IM: What are the most surprising things that you heard from attendees regarding their data management initiatives?
JB: That they’re willing to make significant changes to the technologies they’re using. The conventional wisdom is that once a platform for data processing was deployed, it took at least years and maybe even decades to change it. Instead, we heard a lot of people talk about looking at new options and being willing to make a change if it would help them meet their goals.
It’s clear that the amount of innovation in data analytics that we’ve seen over the last decade has encouraged people to think more aggressively about trying new technologies, while cloud and SaaS have made it easier to do that.
IM: How do these themes and challenges relate to your company’s market strategy this year?
JB: Snowflake is focusing on giving people a solution that addresses the limitations people are seeing in both traditional and new database and data platform offerings while eliminating the complexity that’s getting in the way of expanding data analytics initiatives.

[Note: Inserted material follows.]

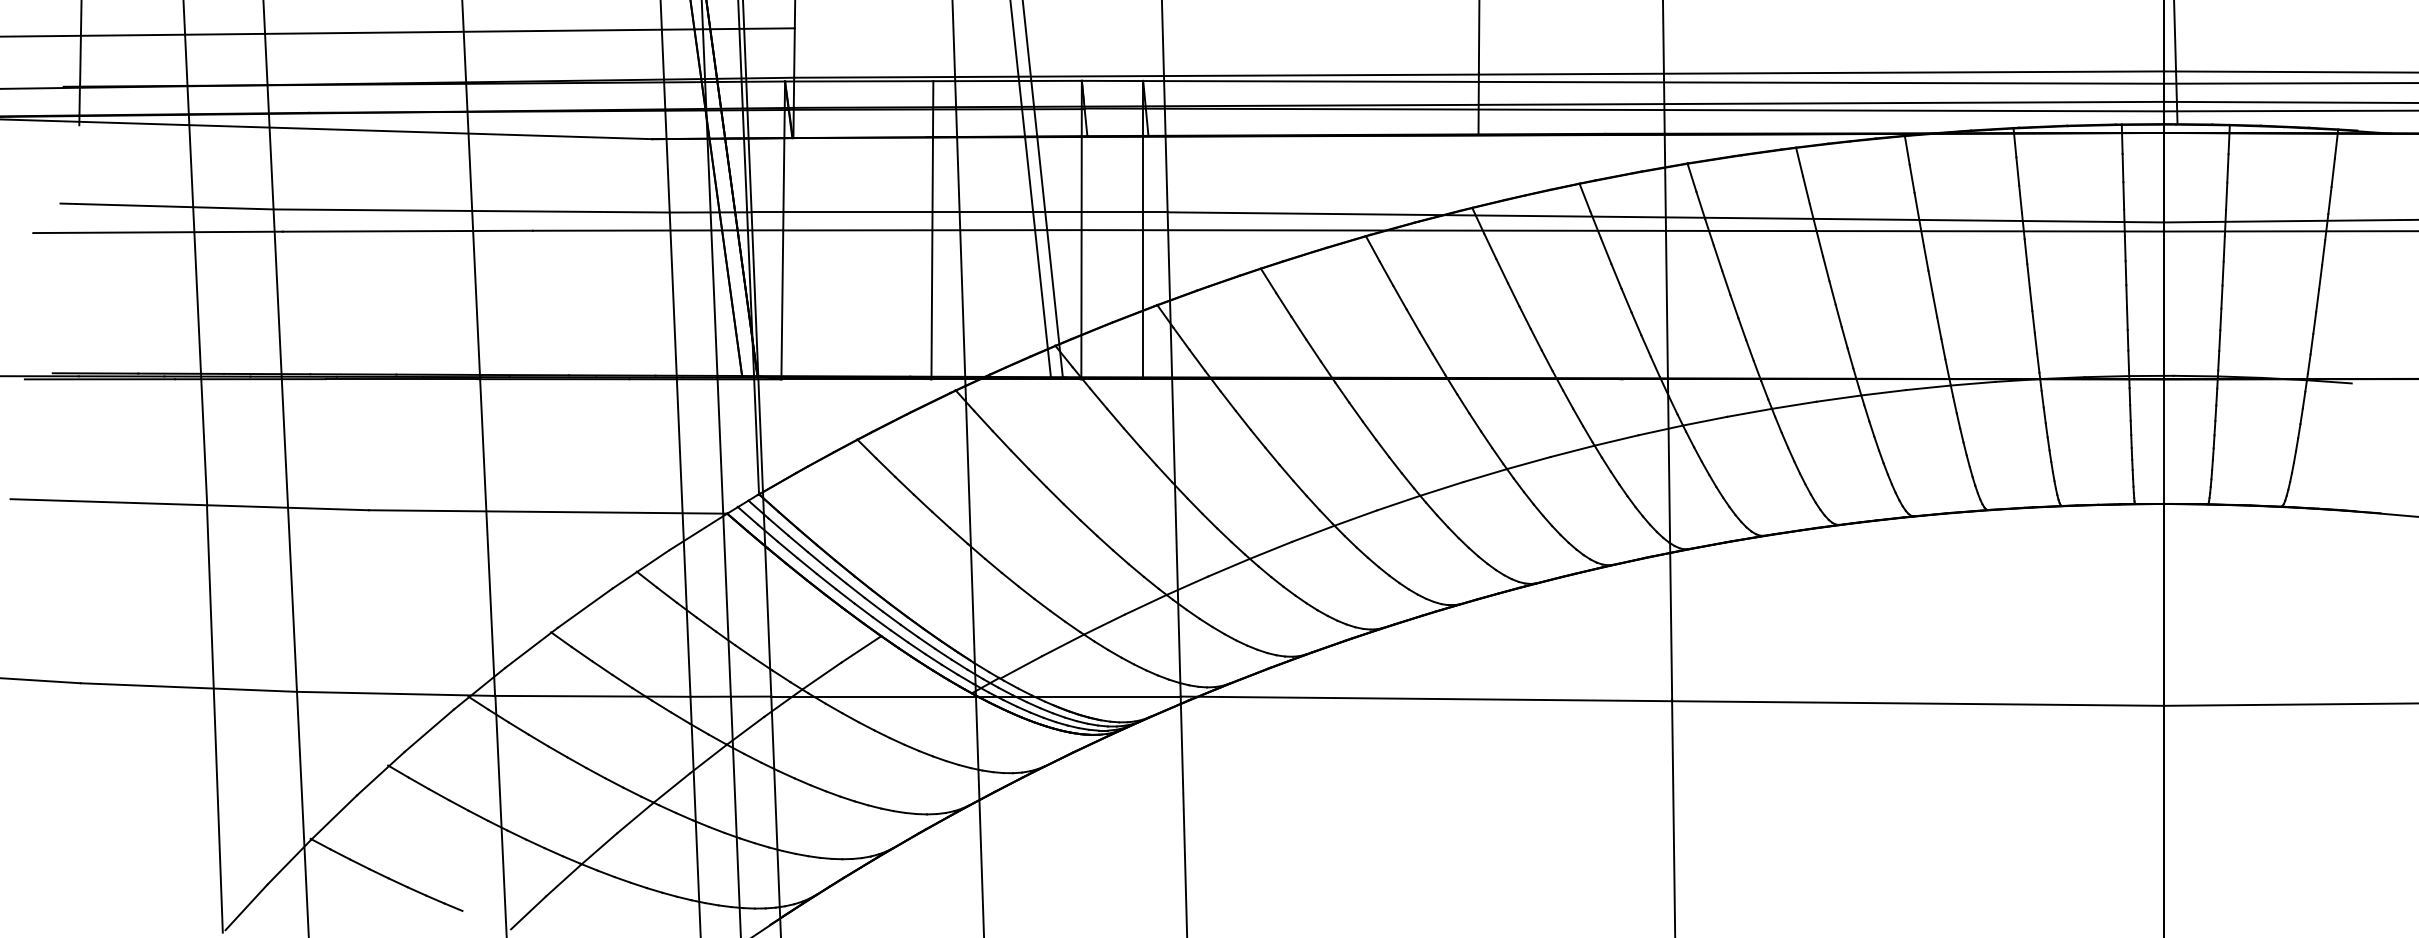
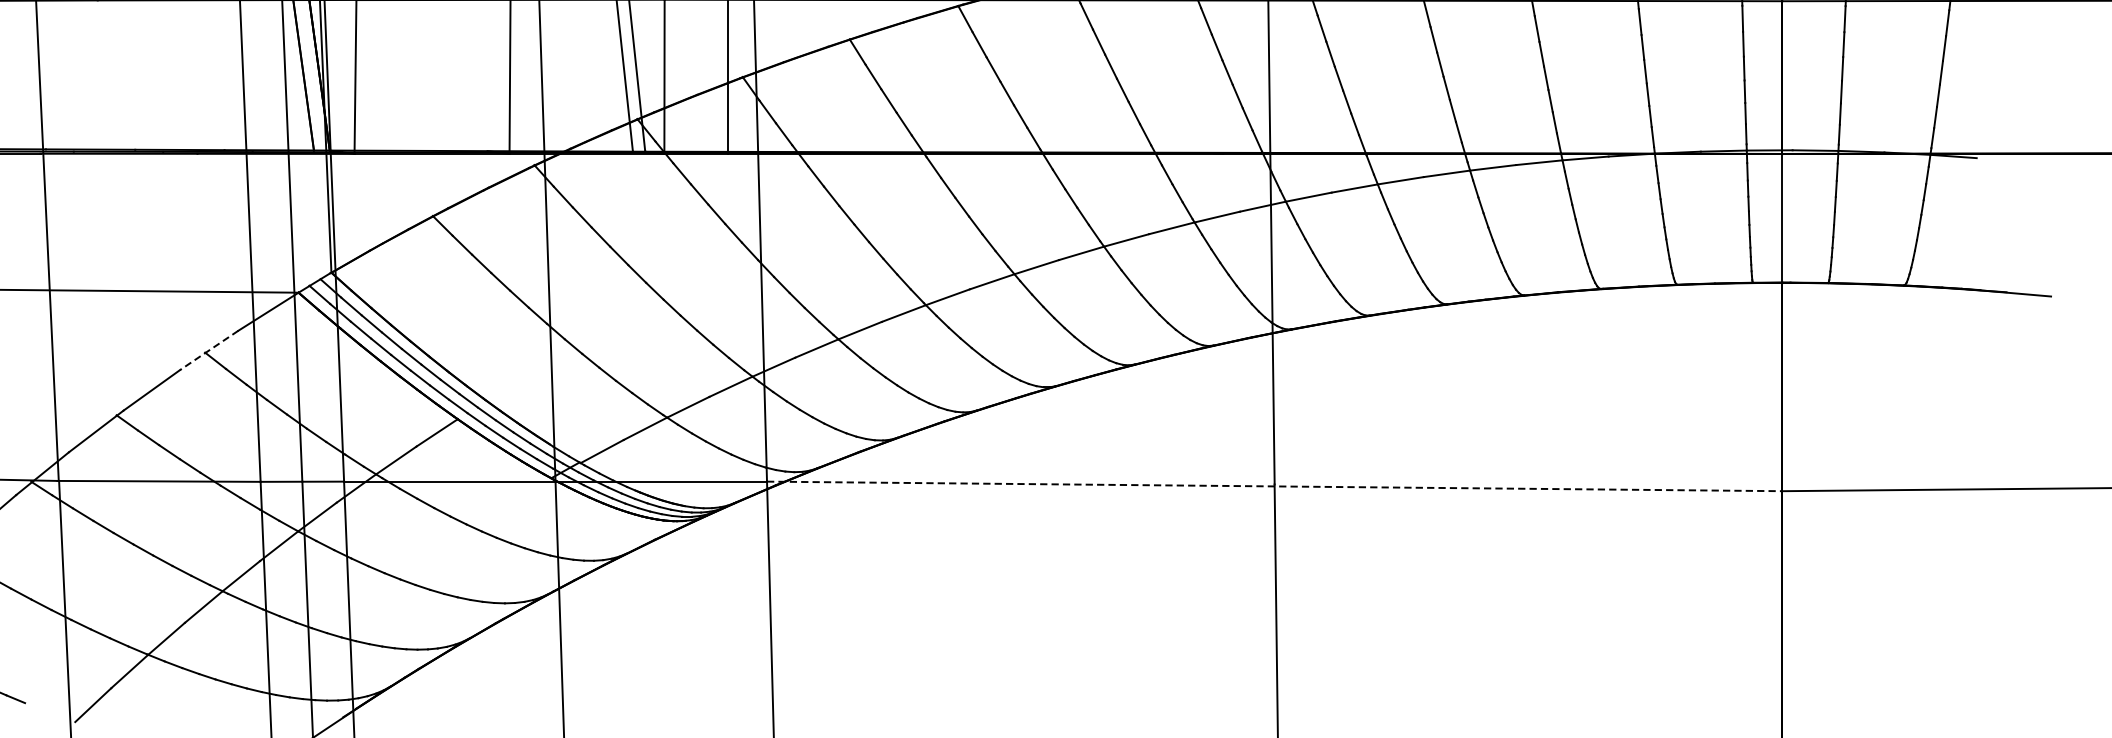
line: (640, 569) -> (208, 350), solid -> dashed
line: (1672, 701) -> (1275, 486), solid -> dashed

One part of that means helping people realize that they don’t have to be forced to use platforms like Hadoop and Spark for things they weren’t designed to handle. Another part means taking manual complexity and replacing it with intelligent self-managing software, and finally making it easy for people to leverage their existing skills, tools, and process with our disruptively innovative data platform.
IM: What does your company view as the top issues or challenges with regard to data?
JB: We’re at a tipping point where all of the different technologies that have emerged over the last decade have added so much sprawling complexity that now as people look to expand their data analytics projects, they’re finding that it’s difficult or impossible to do that because of the complexity.
You can see the impact of that in multiple ways—in the heavy demand for specialized data science programming and operations skills; in the number of new management tools that are popping up; and more. The reality of this complexity is forcing a reckoning for customers—what technologies are worth the complexity, and what can customers do to minimize the complexity.